Louise Volmer, the superintendent’s daughter, kept this 1922 photo of Isadore “Isie” Kronenberg in her scrapbook. Courtesy of Louise’s daughter, Liz Crosby.
Isadore Kronenberg’s headstone in Dallas’s Shearith Israel Memorial Park.
Archie, the youngest Kronenberg, lived in the Home until 1925, when he graduated from Isidore Newman School, where he won a gold medal from the Underwood Typewriter Company for his typewriting speed (63 net words per minute). A talented athlete, Archie played on Newman’s basketball, baseball, and track teams, but most often made news for his prowess on the football field for his high school and later at today’s Baylor University in Dallas.
In October 1932, Archie, who had taken the last name Kroney, returned to New Orleans with the Baylor Bears to play Loyola University’s Wolves. The press welcomed the “former New Orleans prep football star” who was now also “the ace performer of the Baylor Bears…. Weighing 175 pounds and said to pack plenty of power, as well as speed, critics in the Southwest conference have hailed him as potential all-star material.”

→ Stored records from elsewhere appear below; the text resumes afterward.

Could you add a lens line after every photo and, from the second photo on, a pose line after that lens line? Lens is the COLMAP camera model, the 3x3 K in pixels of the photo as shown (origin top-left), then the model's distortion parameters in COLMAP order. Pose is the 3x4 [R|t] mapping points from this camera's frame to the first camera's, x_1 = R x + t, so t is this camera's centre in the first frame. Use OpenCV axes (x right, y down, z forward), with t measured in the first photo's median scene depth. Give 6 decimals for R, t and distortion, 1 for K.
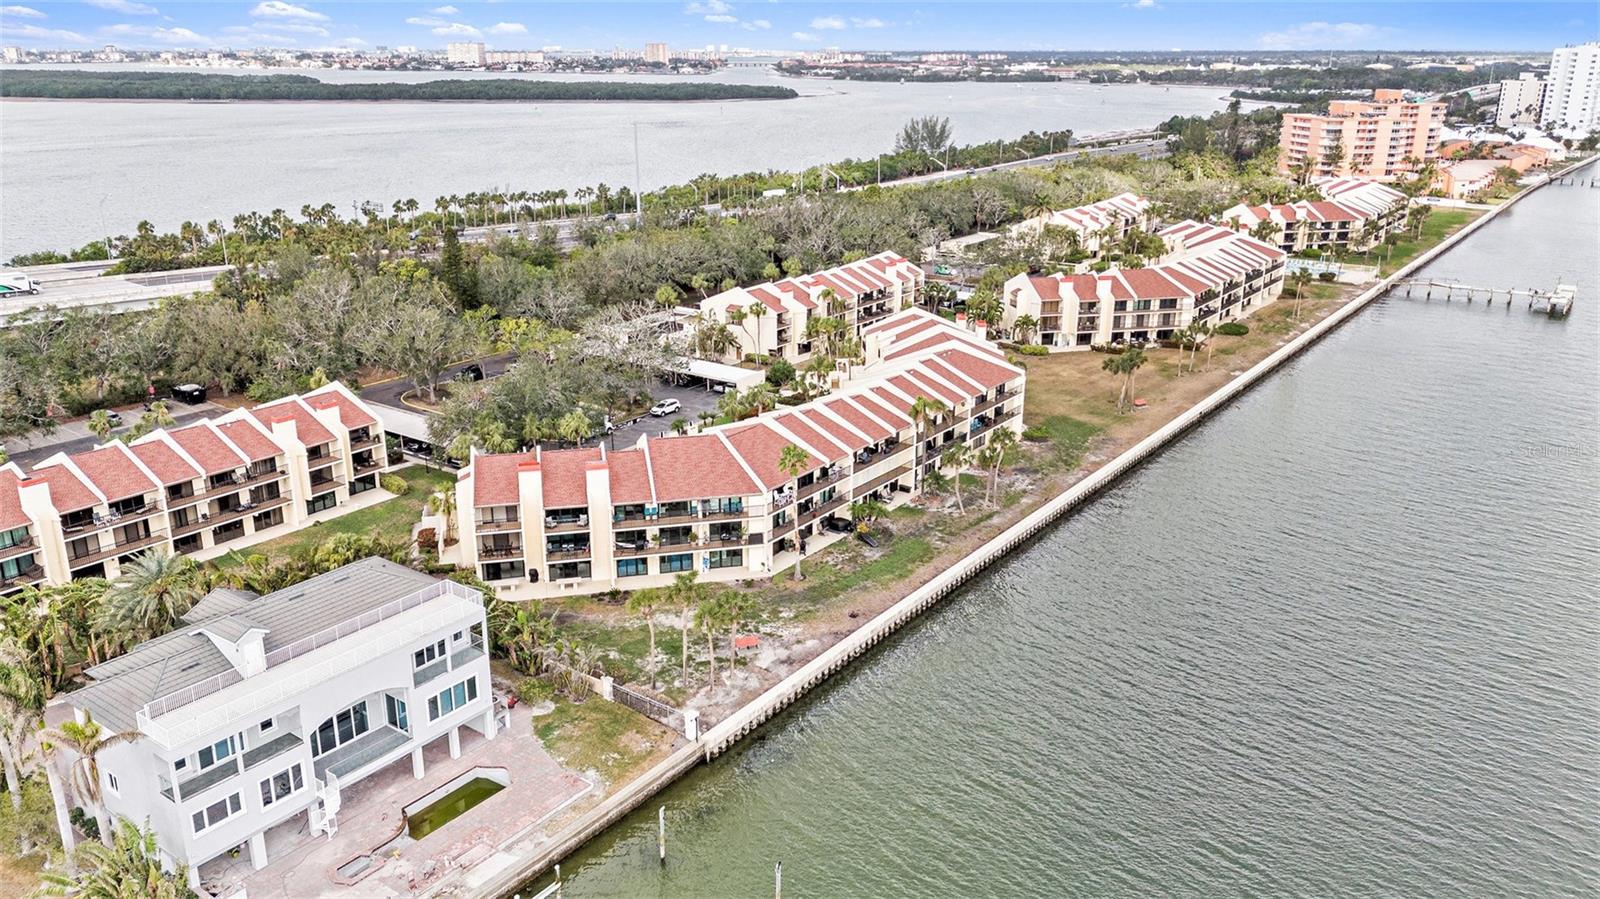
lens RADIAL K [[1179.6, 0, 800.0], [0, 1179.6, 449.5], [0, 0, 1]] dist [0.000190, -0.007603]
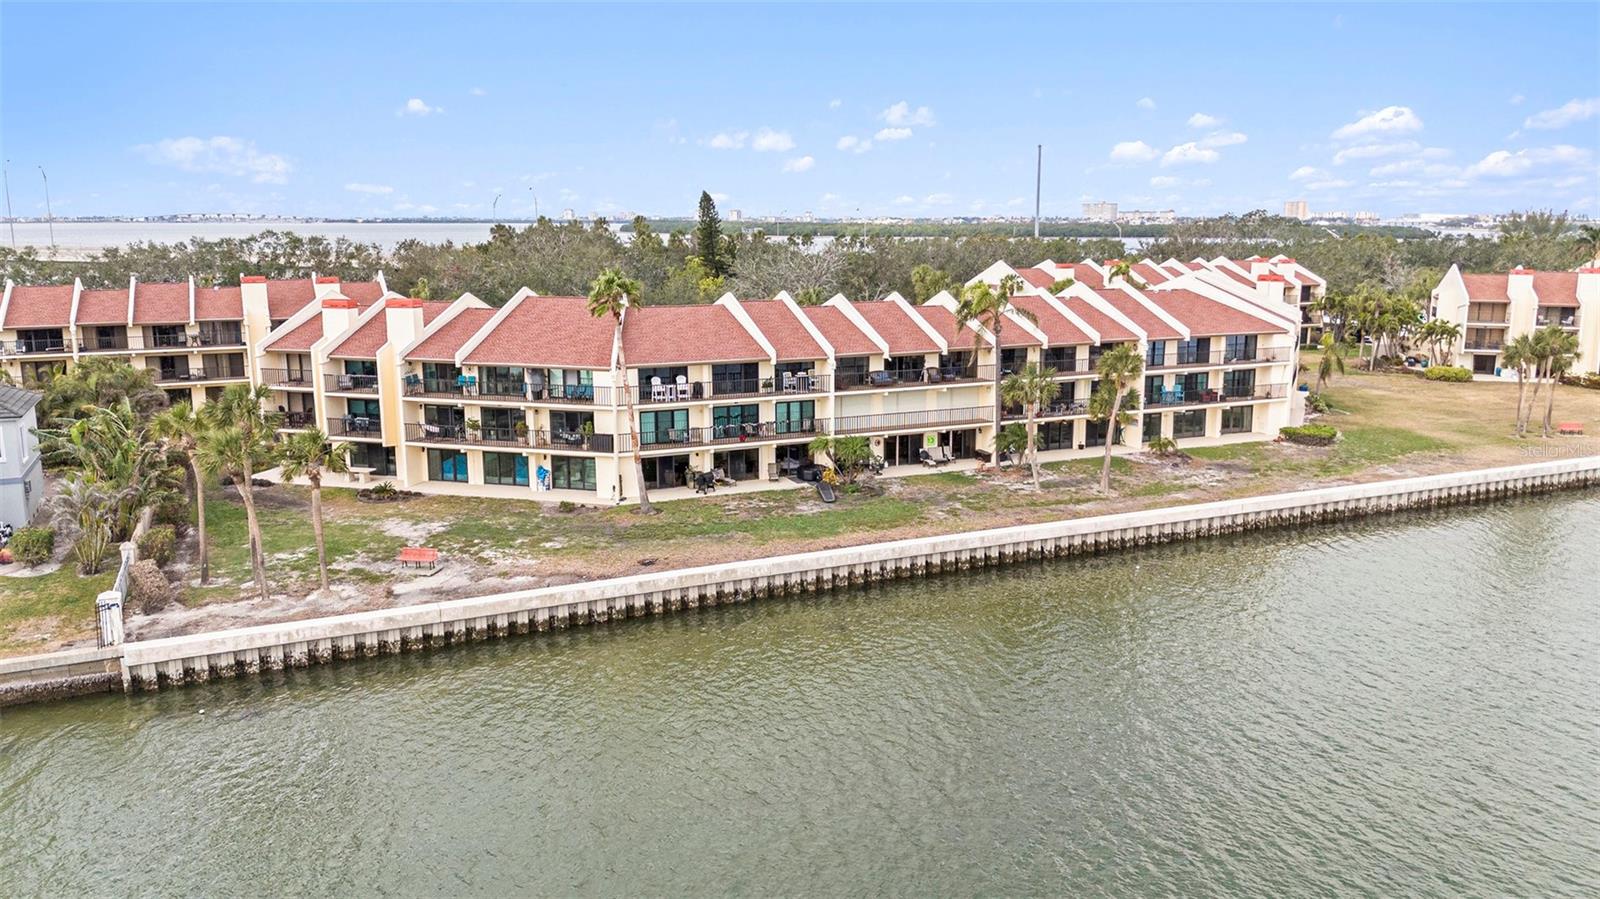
lens RADIAL K [[1172.0, 0, 830.2], [0, 1172.0, 450.7], [0, 0, 1]] dist [0.075357, -0.085305]
pose [[0.880076, 0.095920, -0.465044, 0.298330], [-0.156525, 0.983247, -0.093412, 0.099386], [0.448293, 0.155001, 0.880345, 0.416880]]
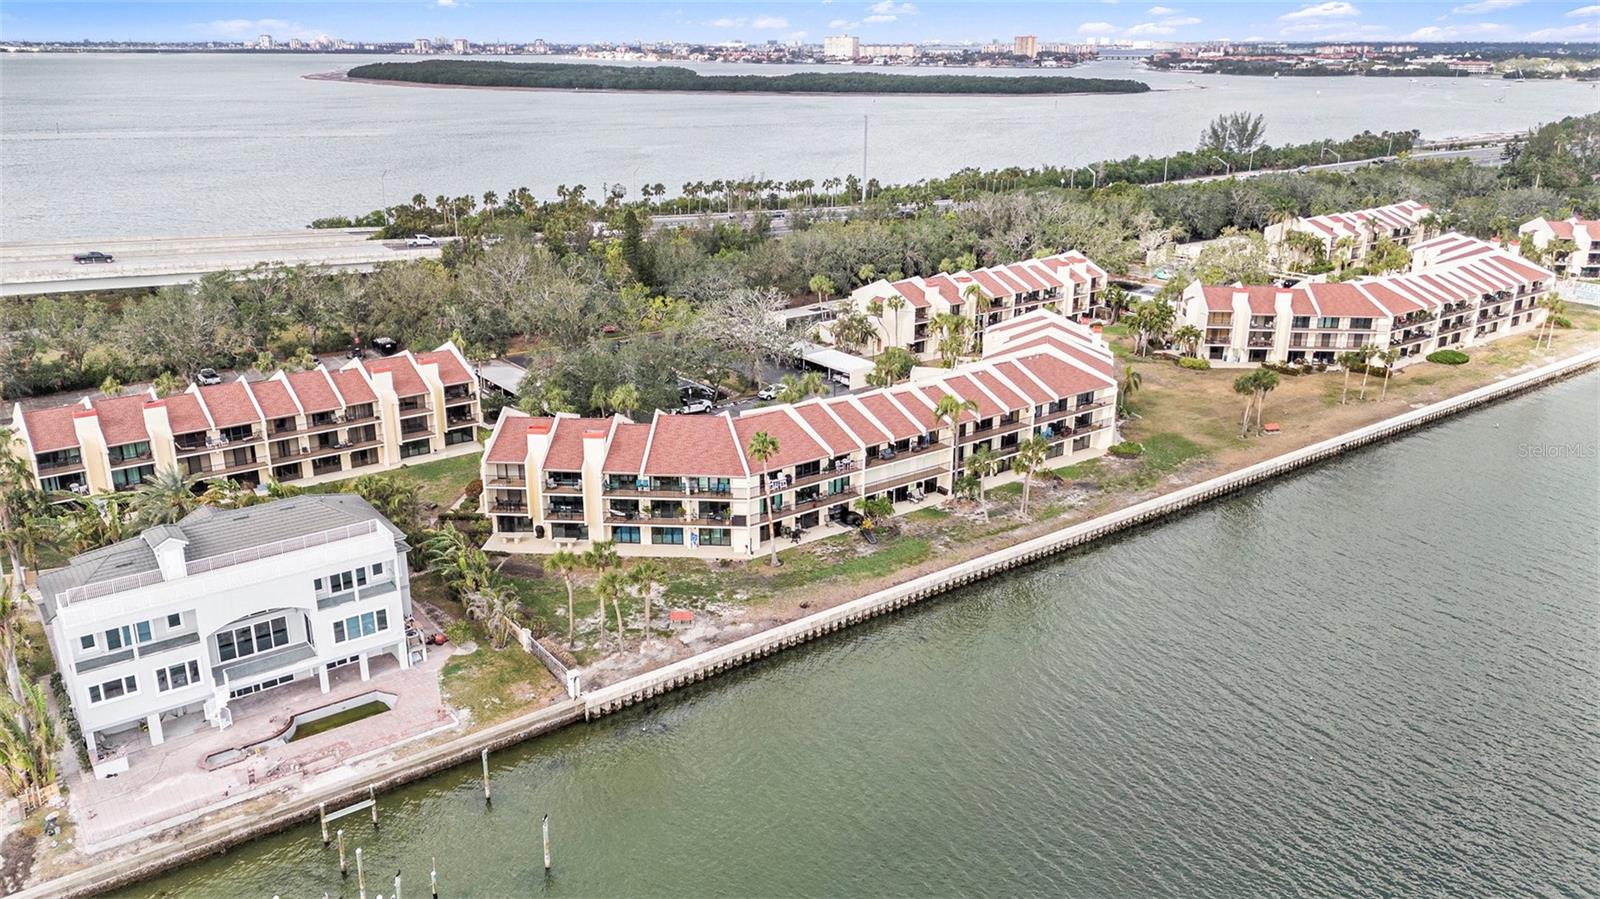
lens RADIAL K [[1171.1, 0, 800.0], [0, 1171.1, 449.5], [0, 0, 1]] dist [0.053408, -0.091437]
pose [[0.955210, 0.094052, -0.280585, 0.241868], [-0.092506, 0.995535, 0.018781, -0.007957], [0.281099, 0.008015, 0.959645, 0.031692]]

In 1934, with undergraduate and law degrees from Baylor, Archie joined the legal department of the Lone Star Gas Company (today a division of TXU), later becoming its assistant general counsel. He held the position until he died in 1963, while undergoing heart surgery in Houston. He was survived by his wife, the former Martha Harper, and by a son and daughter.
Archie Kronenberg, c. 1920, likely at Bay St. Louis, MS, from the photo album of Home alumna Annie Schneider Pilsk.
Archie Kronenberg, wearing his Isidore Newman Manual Training School basketball jersey, Newman Pioneer, 1925.
A.D. Kroney, “Executive of Firm, Dies,” Dallas Morning News. Sept. 10, 1963.